Non ho visto l'originale ma questo ritorno del classico di George Romero (alla sceneggiatura), diretto dallo Snyder dei '300' spartani, per me è validissimo.
L'inizio è angosciante, improvviso e apocalittico, e prosegue tutto il film sulla linea del rasoio, con tensione alta.
Il film è 'cattivo', spietato, e approfitta dell'assurda situazione per mostrarci dinamiche sociali che fanno trasparire il messaggio del film: un monito sulla natura umana.
Il reverendo ci accusa di aborto e omosessualità, ma Snyder/Romero ci fa capire che la 'punizione divina' degli zombie è da attribuire a tutti gli altri delitti non citati che ogni giorno l'uomo commette.

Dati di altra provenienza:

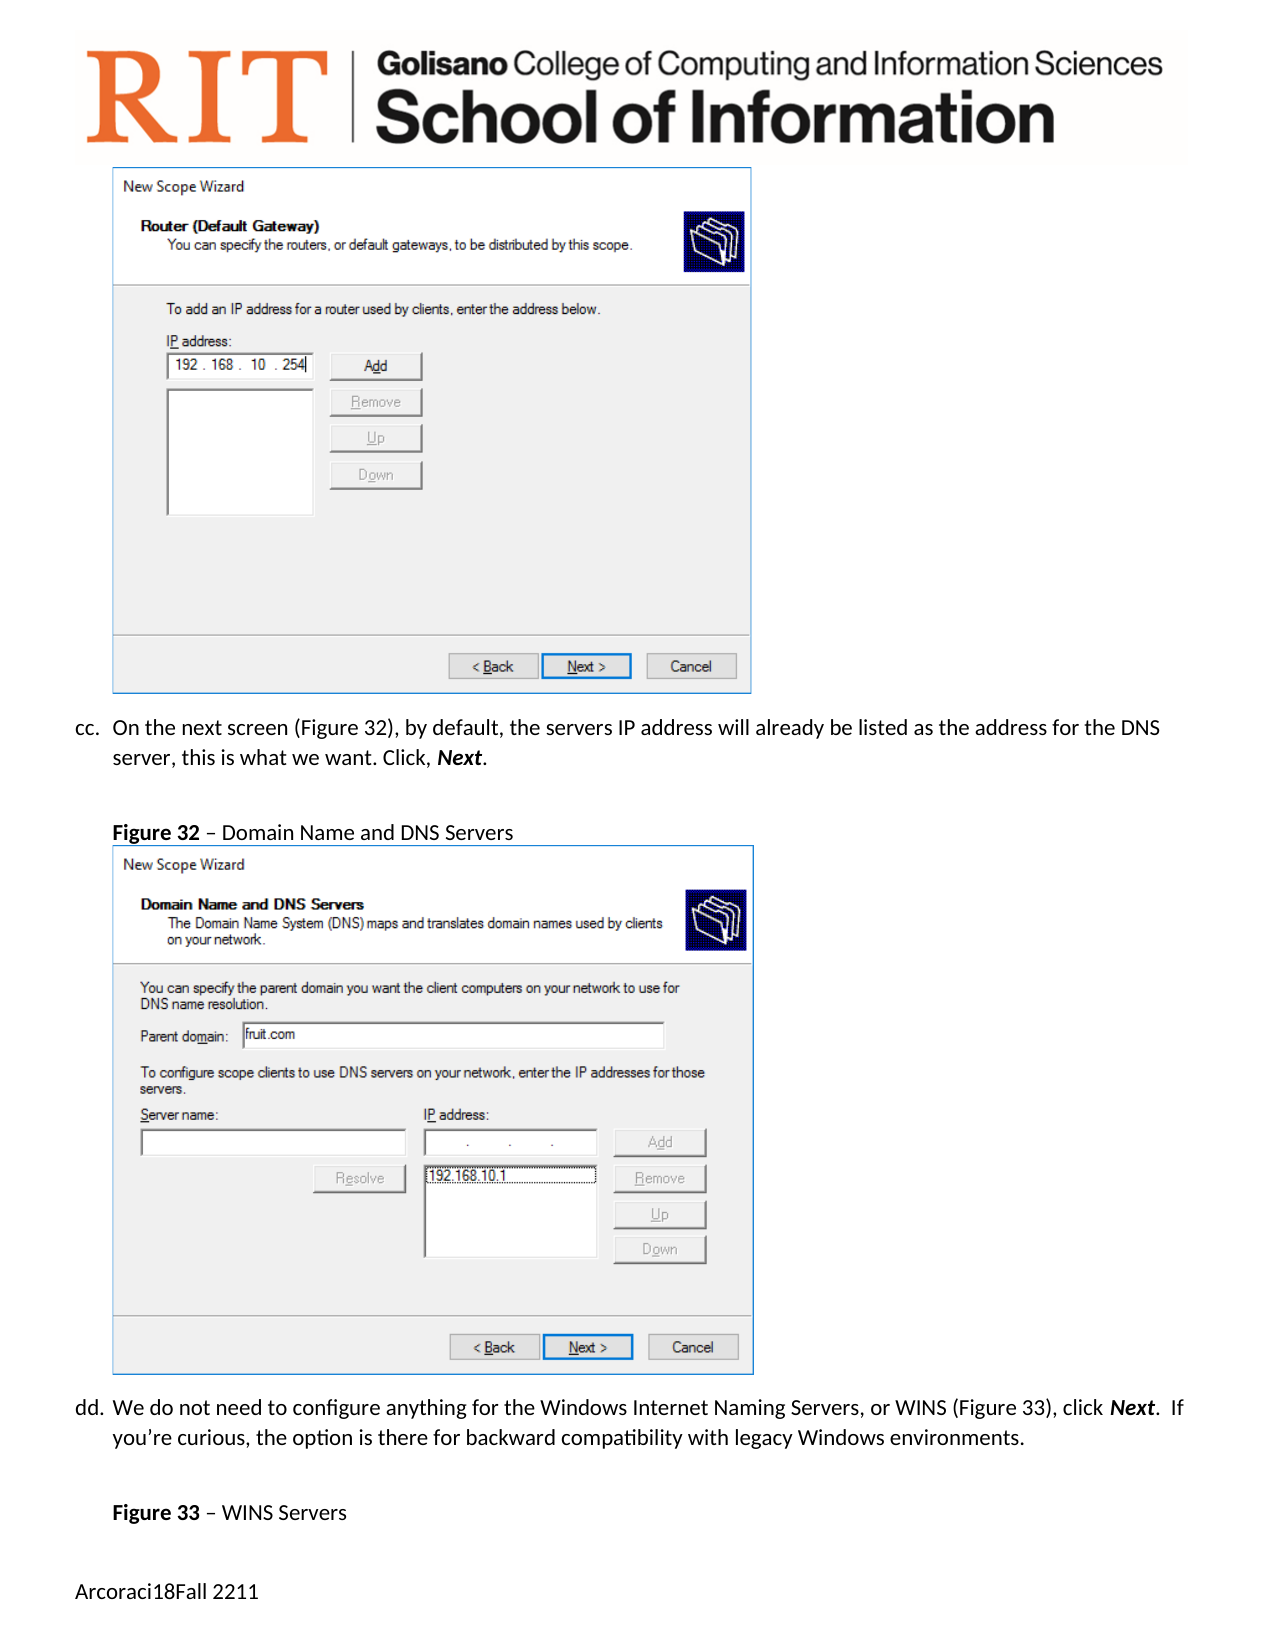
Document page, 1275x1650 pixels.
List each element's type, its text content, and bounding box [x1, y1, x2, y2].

Il male è dentro di noi, oramai pochi vanno in paradiso e i morti tornano da un inferno sovraffollato.
[SPOILER]
E ad un finale che pare consolatorio e pieno di speranza si contrappongono i titoli di coda con brevi clip che ci mostrano come invece non ci sia futuro.
Per quanto provati, cambiati, martirizzati o redenti non esiste un'isola di fuga dove gli uomini possano stare in pace. Le dinamiche, gli istinti e il male spunteranno sempre, prima o poi; poco importa di chi si è sacrificato (o è stato sacrificato) in passato per offrirci un 'mondo migliore' (chi i figli li ha persi e chi invece deve ancora averli).

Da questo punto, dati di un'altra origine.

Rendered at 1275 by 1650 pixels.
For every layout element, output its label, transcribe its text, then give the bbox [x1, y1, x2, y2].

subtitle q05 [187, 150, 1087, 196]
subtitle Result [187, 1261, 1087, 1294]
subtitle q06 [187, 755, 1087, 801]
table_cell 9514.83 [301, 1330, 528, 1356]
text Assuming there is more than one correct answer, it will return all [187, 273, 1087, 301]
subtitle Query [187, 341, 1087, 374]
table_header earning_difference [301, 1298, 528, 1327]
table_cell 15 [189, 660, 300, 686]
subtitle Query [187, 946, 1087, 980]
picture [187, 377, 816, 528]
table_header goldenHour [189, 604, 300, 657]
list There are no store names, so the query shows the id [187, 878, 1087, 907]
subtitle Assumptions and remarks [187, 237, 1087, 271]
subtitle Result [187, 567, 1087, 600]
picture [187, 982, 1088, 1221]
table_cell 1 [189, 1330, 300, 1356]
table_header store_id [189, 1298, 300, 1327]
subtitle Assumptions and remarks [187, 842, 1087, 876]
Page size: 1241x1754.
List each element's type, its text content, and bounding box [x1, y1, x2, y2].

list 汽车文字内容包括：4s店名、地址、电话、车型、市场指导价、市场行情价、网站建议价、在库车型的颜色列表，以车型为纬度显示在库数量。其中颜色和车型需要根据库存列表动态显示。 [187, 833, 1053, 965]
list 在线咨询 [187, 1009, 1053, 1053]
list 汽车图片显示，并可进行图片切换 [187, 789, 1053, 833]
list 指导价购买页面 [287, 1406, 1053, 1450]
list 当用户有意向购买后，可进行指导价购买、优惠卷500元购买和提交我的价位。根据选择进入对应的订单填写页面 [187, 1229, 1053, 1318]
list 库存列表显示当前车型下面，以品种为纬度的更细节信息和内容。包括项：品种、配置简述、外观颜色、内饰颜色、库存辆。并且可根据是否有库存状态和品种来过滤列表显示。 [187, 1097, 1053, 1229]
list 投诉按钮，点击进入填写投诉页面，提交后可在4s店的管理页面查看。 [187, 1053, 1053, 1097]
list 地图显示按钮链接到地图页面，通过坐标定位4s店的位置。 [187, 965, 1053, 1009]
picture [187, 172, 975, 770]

Indicativo è il baby-zombie che non lascia speranza e che eredita tutto dai genitori. Portiamo in grembo il male, il peccato e l'amore di pochi non riesce a farci emergere dalla malattia di molti.
[/SPOILER]
Come il cult di Romero, Snyder ci mette di nuovo davanti ad uno specchio, con la paura della fame dei nostri simili, la paura dell'epidemia, l'ancestrale timore della morte e del dopo-morte.

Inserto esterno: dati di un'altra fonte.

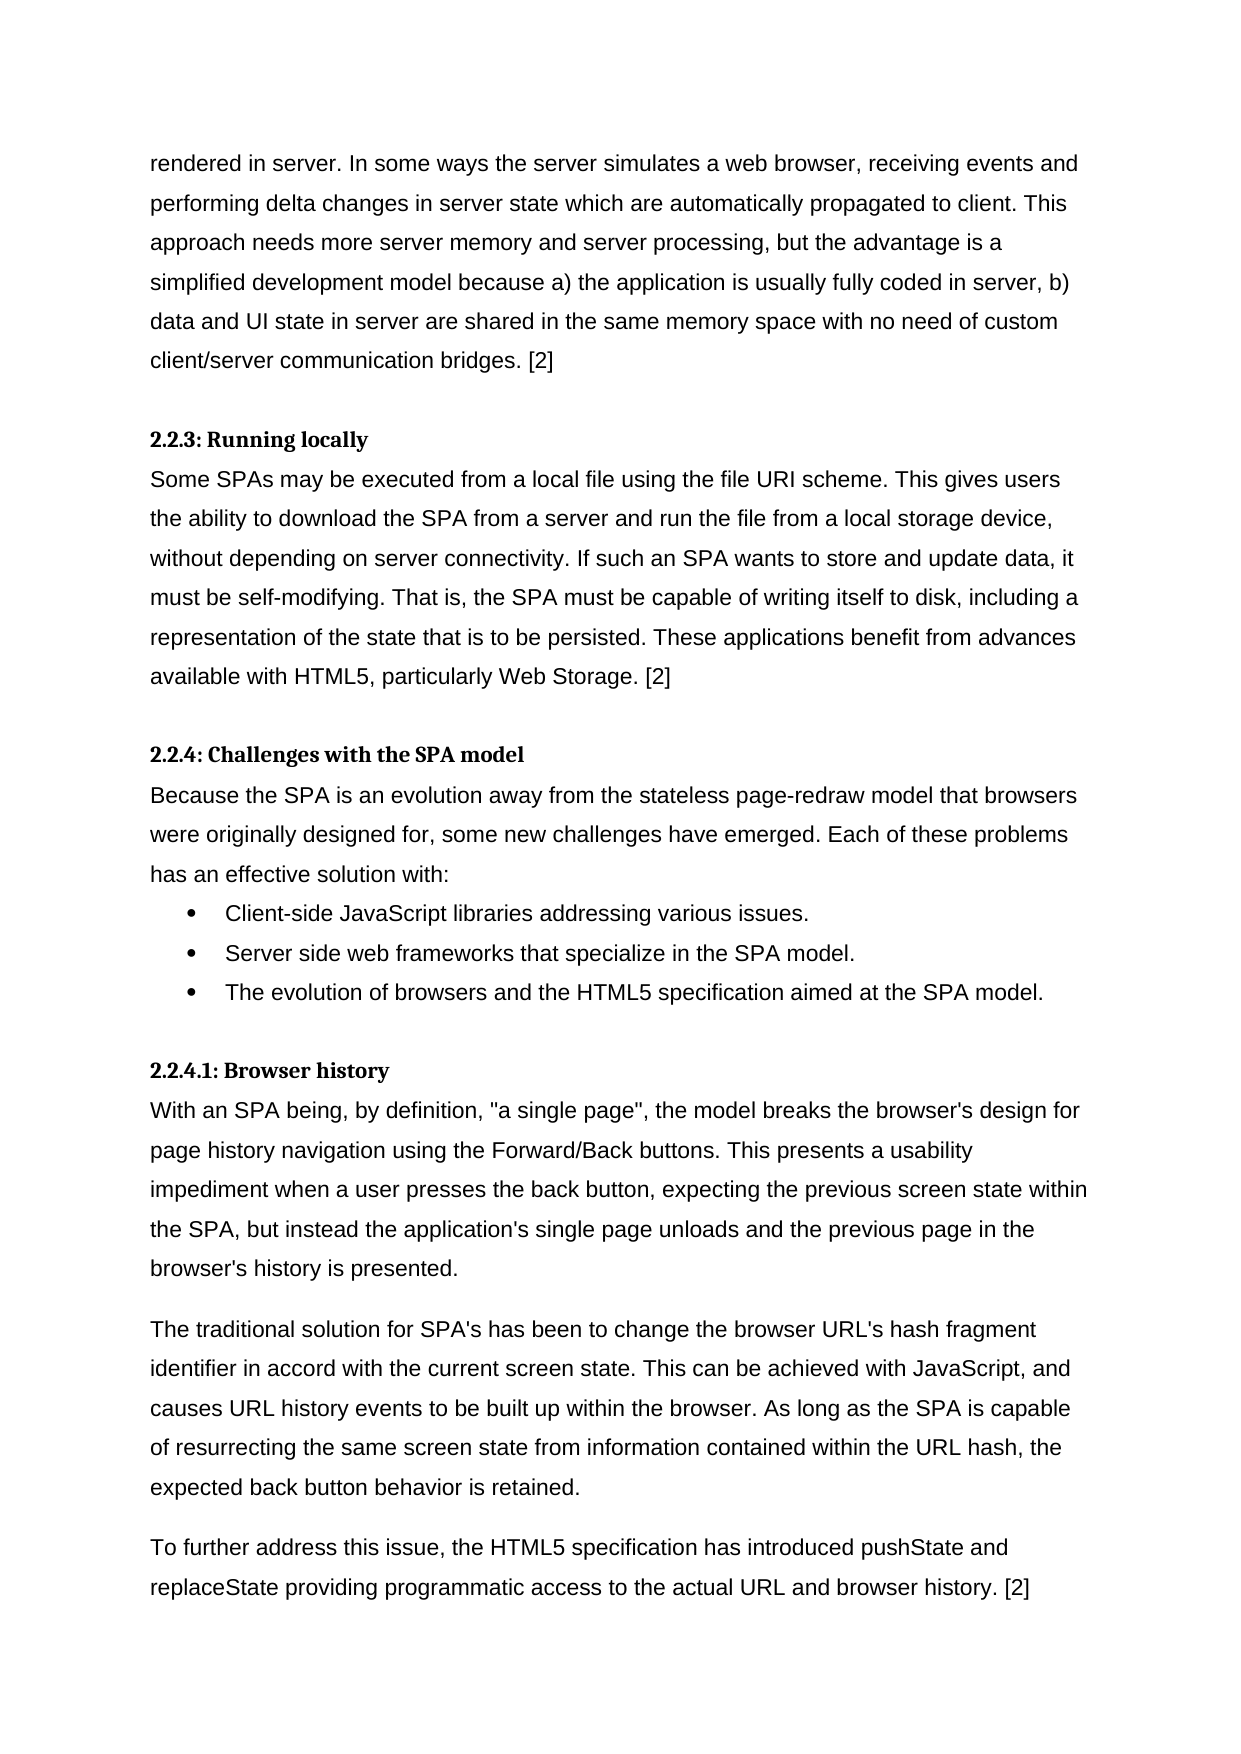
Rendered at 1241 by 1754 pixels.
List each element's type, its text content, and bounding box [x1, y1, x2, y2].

list To further address this issue, the HTML5 specification has introduced pushState and replaceState providing programmatic access to the actual URL and browser history. [2] [150, 1534, 1090, 1600]
list The traditional solution for SPA's has been to change the browser URL's hash fragment identifier in accord with the current screen state. This can be achieved with JavaScript, and causes URL history events to be built up within the browser. As long as the SPA is capable of resurrecting the same screen state from information contained within the URL hash, the expected back button behavior is retained. [150, 1316, 1090, 1500]
list Server side web frameworks that specialize in the SPA model. [187, 939, 1090, 966]
subtitle 2.2.3: Running locally [150, 426, 1090, 453]
list Client-side JavaScript libraries addressing various issues. [187, 900, 1090, 926]
text The server keeps the necessary state in memory of the client state of the page. In this way, when any request hits the server (usually user actions), the server sends the appropriate HTML and/or JavaScript with the concrete changes to bring the client to the new desired state (usually adding/deleting/updating a part of the client DOM). At the same time the state in server is updated. Most of the logic is executed in server and HTML is usually also rendered in server. In some ways the server simulates a web browser, receiving events and performing delta changes in server state which are automatically propagated to client. This approach needs more server memory and server processing, but the advantage is a simplified development model because a) the application is usually fully coded in server, b) data and UI state in server are shared in the same memory space with no need of custom client/server communication bridges. [2] [150, 150, 1090, 374]
text Because the SPA is an evolution away from the stateless page-redraw model that browsers were originally designed for, some new challenges have emerged. Each of these problems has an effective solution with: [150, 782, 1090, 887]
list With an SPA being, by definition, "a single page", the model breaks the browser's design for page history navigation using the Forward/Back buttons. This presents a usability impediment when a user presses the back button, expecting the previous screen state within the SPA, but instead the application's single page unloads and the previous page in the browser's history is presented. [150, 1097, 1090, 1282]
subtitle 2.2.4: Challenges with the SPA model [150, 742, 1090, 768]
subtitle 2.2.4.1: Browser history [150, 1058, 1090, 1084]
text Some SPAs may be executed from a local file using the file URI scheme. This gives users the ability to download the SPA from a server and run the file from a local storage device, without depending on server connectivity. If such an SPA wants to store and update data, it must be self-modifying. That is, the SPA must be capable of writing itself to disk, including a representation of the state that is to be persisted. These applications benefit from advances available with HTML5, particularly Web Storage. [2] [150, 466, 1090, 689]
list The evolution of browsers and the HTML5 specification aimed at the SPA model. [187, 979, 1090, 1005]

Seppur con uno stile molto americano e hollywoodiano vengono trattate tematiche di ogni genere e molto delicate.
Un sottile velo di humor aleggia sopra tutto il film, lasciando inalterata però l'angoscia. Si sorride spesso ma sono brevi consolazioni.
Si è poi sempre tesi dall'adrenalina sempre in circolo, dalla curiosità di vedere come finirà questa storia senza speranza.
La regia è sapiente e sa gestire l'action in modo impeccabile.
A volte la 'sfiga' e la stupidità dei protagonisti è ricercata ma è uno dei classici ingredienti dell'horror (perchè buttarsi in mezzo a qualche centinaia di zombie per salvare il cane? Perchè scappare dagli stessi con un camion a 110 km/h per la città quando questi correranno al massimo a 50km/h, rischiando di cappottarsi tra le curve? E PERCHE' continuare a far guidare il secondo camion sempre al solito tipo che ha fatto l'incidente di 2 minuti prima?!).
Un film ben girato, che fa degnamente il suo molteplice lavoro sul lato dell'intrattenimento e su quello del remake di un classico con uno spessore e un messaggio ben precisi.